Seasonality adjustments in Google Ads - what they do and when to use them
Smart bidding uses historical data to predict conversion rates. When you have a short-term event - a sale, a product launch, a promotional period - the historical data does not reflect what is about to happen. Seasonality adjustments fill that gap.
Google's smart bidding algorithms are good at adapting to gradual changes in performance patterns. They are less good at anticipating sudden, short-term shifts. A Black Friday sale, a 48-hour flash promotion, or a seasonal demand spike that lasts two weeks can all cause the algorithm to react slowly - spending too conservatively at the start of a spike or continuing to bid aggressively after it ends. Seasonality adjustments give you a way to inform the algorithm in advance.
How seasonality adjustments work
You set a date range and a predicted conversion rate change - for example, "from 25 November to 28 November, conversion rates will be 40% higher than the historical baseline." Google's smart bidding uses that adjustment to bid more aggressively during the specified period, anticipating the higher conversion likelihood rather than waiting to observe it. Once the period ends, the algorithm returns to normal bidding behaviour.
When to use them
Short promotional events of one to seven days are the intended use case. Flash sales, bank holiday promotions, seasonal peaks for specific product categories, or event-driven demand spikes. They are not designed for gradual seasonal trends - smart bidding handles those through its normal learning process. And they are not appropriate for changes lasting more than a few weeks, where adjusting your Target CPA or ROAS target directly is a better approach.

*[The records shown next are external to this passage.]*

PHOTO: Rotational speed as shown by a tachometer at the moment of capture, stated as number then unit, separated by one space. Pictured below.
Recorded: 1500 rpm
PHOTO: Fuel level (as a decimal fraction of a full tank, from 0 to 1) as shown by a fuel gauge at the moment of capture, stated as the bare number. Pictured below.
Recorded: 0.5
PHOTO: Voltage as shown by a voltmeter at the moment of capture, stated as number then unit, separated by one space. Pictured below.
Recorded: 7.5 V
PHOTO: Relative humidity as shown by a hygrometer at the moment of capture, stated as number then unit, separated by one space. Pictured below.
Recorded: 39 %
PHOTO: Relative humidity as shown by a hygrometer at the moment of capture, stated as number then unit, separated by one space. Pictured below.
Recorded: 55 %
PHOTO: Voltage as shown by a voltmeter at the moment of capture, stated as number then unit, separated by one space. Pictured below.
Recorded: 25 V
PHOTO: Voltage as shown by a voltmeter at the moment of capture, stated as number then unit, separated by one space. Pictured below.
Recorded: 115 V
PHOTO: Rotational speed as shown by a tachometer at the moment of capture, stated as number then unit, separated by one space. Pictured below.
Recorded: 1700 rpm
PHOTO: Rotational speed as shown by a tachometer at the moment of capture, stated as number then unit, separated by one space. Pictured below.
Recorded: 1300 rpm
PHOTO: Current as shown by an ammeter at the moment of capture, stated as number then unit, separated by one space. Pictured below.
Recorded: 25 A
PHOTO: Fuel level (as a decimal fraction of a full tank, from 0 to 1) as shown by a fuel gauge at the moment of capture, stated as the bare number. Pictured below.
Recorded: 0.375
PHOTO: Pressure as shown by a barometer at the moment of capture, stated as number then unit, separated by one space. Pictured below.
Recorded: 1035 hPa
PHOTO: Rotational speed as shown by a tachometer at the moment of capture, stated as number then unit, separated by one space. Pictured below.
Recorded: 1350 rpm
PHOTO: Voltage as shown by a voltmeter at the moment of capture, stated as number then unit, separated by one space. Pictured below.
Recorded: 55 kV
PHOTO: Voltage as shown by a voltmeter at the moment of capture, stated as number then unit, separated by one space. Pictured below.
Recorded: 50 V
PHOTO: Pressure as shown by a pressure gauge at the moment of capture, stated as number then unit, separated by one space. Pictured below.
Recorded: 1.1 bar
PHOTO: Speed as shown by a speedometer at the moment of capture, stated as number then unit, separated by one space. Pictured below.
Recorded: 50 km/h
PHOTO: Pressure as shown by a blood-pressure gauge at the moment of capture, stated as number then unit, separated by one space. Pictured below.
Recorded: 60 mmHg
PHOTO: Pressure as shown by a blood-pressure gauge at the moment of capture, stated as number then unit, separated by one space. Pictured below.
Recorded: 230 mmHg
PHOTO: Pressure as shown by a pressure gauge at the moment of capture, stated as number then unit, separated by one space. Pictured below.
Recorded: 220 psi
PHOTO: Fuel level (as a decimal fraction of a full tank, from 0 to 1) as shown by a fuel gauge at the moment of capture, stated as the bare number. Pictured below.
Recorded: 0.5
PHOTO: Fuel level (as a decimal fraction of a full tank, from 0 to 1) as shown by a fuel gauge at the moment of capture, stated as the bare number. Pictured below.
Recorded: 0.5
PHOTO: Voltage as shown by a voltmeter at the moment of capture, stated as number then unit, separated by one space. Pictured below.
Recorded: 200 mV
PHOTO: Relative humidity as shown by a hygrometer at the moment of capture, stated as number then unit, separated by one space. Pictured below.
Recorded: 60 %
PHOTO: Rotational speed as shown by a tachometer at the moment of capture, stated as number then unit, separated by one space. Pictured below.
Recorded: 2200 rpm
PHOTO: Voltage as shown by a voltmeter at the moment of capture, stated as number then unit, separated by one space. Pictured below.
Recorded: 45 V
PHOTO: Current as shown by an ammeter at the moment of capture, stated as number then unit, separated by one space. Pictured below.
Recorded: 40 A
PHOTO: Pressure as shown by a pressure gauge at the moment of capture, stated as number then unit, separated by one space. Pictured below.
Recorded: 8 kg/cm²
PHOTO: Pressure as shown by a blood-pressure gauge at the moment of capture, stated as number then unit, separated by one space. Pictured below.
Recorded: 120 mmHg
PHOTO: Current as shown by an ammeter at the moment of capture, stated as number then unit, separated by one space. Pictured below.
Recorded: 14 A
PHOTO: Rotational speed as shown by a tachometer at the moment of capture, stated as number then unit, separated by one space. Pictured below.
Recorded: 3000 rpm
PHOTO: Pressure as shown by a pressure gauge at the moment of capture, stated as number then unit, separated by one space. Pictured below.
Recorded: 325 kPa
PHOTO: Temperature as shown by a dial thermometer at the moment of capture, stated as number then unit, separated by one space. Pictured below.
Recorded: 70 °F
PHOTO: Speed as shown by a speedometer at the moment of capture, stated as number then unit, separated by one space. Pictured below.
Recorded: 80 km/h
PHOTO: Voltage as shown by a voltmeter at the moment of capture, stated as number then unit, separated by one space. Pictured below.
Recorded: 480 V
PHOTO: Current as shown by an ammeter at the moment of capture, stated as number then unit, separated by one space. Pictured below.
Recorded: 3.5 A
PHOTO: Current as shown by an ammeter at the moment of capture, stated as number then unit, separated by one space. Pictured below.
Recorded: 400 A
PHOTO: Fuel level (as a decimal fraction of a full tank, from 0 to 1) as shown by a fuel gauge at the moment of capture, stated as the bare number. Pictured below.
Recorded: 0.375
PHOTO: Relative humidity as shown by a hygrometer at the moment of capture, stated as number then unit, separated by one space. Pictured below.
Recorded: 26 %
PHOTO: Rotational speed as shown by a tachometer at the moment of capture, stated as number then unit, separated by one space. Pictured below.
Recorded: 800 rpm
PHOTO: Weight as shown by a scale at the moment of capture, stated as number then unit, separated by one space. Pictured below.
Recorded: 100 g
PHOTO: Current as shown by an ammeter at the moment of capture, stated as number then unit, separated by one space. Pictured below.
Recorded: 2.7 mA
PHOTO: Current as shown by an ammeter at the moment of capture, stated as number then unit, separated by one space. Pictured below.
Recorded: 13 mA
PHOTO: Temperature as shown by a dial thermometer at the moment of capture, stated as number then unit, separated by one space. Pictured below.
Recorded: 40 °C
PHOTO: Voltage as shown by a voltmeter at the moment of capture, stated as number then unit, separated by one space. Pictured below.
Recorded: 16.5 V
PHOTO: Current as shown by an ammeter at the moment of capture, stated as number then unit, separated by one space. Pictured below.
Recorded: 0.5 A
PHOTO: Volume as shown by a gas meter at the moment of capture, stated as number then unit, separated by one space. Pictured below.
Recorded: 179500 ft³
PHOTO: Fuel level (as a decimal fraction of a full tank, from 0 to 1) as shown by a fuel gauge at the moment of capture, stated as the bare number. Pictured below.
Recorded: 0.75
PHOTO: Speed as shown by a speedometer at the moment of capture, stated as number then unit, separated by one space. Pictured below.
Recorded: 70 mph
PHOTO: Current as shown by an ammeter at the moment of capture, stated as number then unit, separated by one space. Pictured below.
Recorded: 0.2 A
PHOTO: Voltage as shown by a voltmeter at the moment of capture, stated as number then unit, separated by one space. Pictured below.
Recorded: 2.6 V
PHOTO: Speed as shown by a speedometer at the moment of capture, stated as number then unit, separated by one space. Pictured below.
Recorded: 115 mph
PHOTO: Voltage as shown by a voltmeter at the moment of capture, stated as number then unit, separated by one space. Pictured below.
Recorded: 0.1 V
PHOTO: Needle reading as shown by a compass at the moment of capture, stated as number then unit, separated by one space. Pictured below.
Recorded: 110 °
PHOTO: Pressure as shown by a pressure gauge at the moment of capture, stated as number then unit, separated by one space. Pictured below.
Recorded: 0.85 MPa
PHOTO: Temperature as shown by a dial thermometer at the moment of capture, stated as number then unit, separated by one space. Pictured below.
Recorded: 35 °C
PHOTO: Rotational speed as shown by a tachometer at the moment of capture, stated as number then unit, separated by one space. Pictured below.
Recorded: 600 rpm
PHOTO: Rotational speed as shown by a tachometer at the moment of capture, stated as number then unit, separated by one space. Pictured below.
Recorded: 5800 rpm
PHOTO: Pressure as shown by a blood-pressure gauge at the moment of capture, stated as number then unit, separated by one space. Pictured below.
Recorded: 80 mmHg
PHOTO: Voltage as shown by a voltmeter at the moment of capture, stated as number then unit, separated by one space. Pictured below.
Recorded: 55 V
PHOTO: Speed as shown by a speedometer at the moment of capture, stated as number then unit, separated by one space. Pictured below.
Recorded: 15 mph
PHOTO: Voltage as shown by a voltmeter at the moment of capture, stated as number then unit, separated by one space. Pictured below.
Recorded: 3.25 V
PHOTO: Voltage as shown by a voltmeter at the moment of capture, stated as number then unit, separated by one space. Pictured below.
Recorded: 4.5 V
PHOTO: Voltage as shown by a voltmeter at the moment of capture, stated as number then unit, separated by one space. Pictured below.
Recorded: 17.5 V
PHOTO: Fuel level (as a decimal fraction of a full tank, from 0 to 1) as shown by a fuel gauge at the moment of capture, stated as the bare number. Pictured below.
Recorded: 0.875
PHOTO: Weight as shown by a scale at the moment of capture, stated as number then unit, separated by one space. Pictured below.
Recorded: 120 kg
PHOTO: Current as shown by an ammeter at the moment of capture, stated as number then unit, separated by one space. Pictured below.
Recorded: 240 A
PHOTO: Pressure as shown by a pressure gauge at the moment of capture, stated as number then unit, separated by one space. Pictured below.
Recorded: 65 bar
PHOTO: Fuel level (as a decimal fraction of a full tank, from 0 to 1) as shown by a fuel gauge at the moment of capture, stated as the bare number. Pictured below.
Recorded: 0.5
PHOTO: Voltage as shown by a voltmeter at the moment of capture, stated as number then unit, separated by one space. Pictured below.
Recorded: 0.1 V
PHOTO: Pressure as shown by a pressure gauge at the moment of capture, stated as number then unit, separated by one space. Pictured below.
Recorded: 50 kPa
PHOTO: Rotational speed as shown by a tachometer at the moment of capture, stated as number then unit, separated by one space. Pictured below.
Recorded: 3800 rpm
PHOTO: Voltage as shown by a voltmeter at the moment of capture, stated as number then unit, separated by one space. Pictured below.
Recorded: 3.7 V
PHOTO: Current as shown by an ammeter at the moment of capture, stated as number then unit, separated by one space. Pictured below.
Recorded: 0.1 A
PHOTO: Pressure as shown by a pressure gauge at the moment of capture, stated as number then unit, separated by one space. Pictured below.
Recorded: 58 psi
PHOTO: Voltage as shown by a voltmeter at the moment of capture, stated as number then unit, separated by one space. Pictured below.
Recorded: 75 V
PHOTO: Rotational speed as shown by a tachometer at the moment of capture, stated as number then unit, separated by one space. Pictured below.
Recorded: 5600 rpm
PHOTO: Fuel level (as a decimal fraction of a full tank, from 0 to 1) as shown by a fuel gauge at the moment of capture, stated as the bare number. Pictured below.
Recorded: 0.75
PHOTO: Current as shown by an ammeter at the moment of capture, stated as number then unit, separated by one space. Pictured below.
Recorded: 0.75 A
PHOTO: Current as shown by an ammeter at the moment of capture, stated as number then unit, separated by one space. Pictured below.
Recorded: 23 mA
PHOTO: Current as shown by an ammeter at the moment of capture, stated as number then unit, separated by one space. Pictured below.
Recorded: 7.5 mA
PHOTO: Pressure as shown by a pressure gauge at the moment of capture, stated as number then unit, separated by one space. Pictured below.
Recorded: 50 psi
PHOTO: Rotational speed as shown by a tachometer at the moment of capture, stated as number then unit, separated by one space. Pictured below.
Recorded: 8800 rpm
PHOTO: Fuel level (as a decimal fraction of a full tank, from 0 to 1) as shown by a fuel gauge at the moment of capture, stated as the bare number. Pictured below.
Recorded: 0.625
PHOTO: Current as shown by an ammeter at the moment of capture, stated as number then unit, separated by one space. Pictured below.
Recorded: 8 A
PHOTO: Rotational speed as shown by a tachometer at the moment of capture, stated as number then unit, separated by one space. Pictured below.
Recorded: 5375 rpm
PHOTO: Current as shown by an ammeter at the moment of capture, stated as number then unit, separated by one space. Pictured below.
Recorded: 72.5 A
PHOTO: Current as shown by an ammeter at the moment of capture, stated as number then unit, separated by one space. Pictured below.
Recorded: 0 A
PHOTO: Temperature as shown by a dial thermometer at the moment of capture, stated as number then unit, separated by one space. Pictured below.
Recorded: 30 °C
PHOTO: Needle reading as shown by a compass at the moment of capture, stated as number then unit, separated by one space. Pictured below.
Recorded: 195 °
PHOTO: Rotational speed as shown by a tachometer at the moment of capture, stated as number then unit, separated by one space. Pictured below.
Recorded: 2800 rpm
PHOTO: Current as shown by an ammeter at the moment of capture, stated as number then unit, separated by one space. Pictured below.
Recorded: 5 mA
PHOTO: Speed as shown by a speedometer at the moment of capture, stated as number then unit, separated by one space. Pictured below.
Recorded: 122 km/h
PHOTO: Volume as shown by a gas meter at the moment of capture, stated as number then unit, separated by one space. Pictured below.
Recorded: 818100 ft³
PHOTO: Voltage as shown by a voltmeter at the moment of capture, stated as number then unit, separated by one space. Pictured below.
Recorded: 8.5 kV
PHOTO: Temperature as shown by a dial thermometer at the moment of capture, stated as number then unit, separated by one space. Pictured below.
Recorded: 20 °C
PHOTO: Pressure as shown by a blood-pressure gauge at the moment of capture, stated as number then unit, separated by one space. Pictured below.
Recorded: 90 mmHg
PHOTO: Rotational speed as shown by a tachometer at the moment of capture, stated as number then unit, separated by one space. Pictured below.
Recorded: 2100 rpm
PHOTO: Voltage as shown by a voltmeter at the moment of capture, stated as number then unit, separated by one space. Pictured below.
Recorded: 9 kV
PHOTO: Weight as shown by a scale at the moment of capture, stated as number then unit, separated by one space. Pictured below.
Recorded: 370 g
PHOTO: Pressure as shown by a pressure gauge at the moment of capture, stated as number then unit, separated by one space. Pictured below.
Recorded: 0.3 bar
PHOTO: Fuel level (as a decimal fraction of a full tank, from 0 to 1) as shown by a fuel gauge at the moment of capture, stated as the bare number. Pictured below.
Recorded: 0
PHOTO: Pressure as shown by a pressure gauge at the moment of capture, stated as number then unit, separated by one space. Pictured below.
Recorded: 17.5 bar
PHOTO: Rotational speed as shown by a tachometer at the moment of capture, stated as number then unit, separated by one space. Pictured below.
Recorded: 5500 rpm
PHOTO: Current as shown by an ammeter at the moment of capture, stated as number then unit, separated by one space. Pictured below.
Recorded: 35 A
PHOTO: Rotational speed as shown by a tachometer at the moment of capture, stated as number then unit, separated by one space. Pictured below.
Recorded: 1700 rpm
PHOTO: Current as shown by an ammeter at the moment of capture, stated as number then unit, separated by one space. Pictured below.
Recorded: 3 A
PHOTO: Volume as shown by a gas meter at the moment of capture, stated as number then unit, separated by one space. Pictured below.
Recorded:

Getting the percentage right
The adjustment percentage should be based on data where you have it. If you have a previous year's conversion rate during the same promotional period, use that to calculate the uplift. If it is a new promotion, make a conservative estimate based on comparable events. An adjustment that is too aggressive can push bids so high that your CPA becomes commercially unviable for the duration. Start conservative and increase if results justify it.
A note on Performance Max
Seasonality adjustments apply to Target CPA and Target ROAS campaigns including Performance Max. For PMax specifically, the adjustments interact with the campaign's existing learning. If you have recently made significant changes to your PMax campaign, adding a seasonality adjustment on top can create unpredictable behaviour. Apply adjustments to stable, well-optimised campaigns where the baseline behaviour is predictable.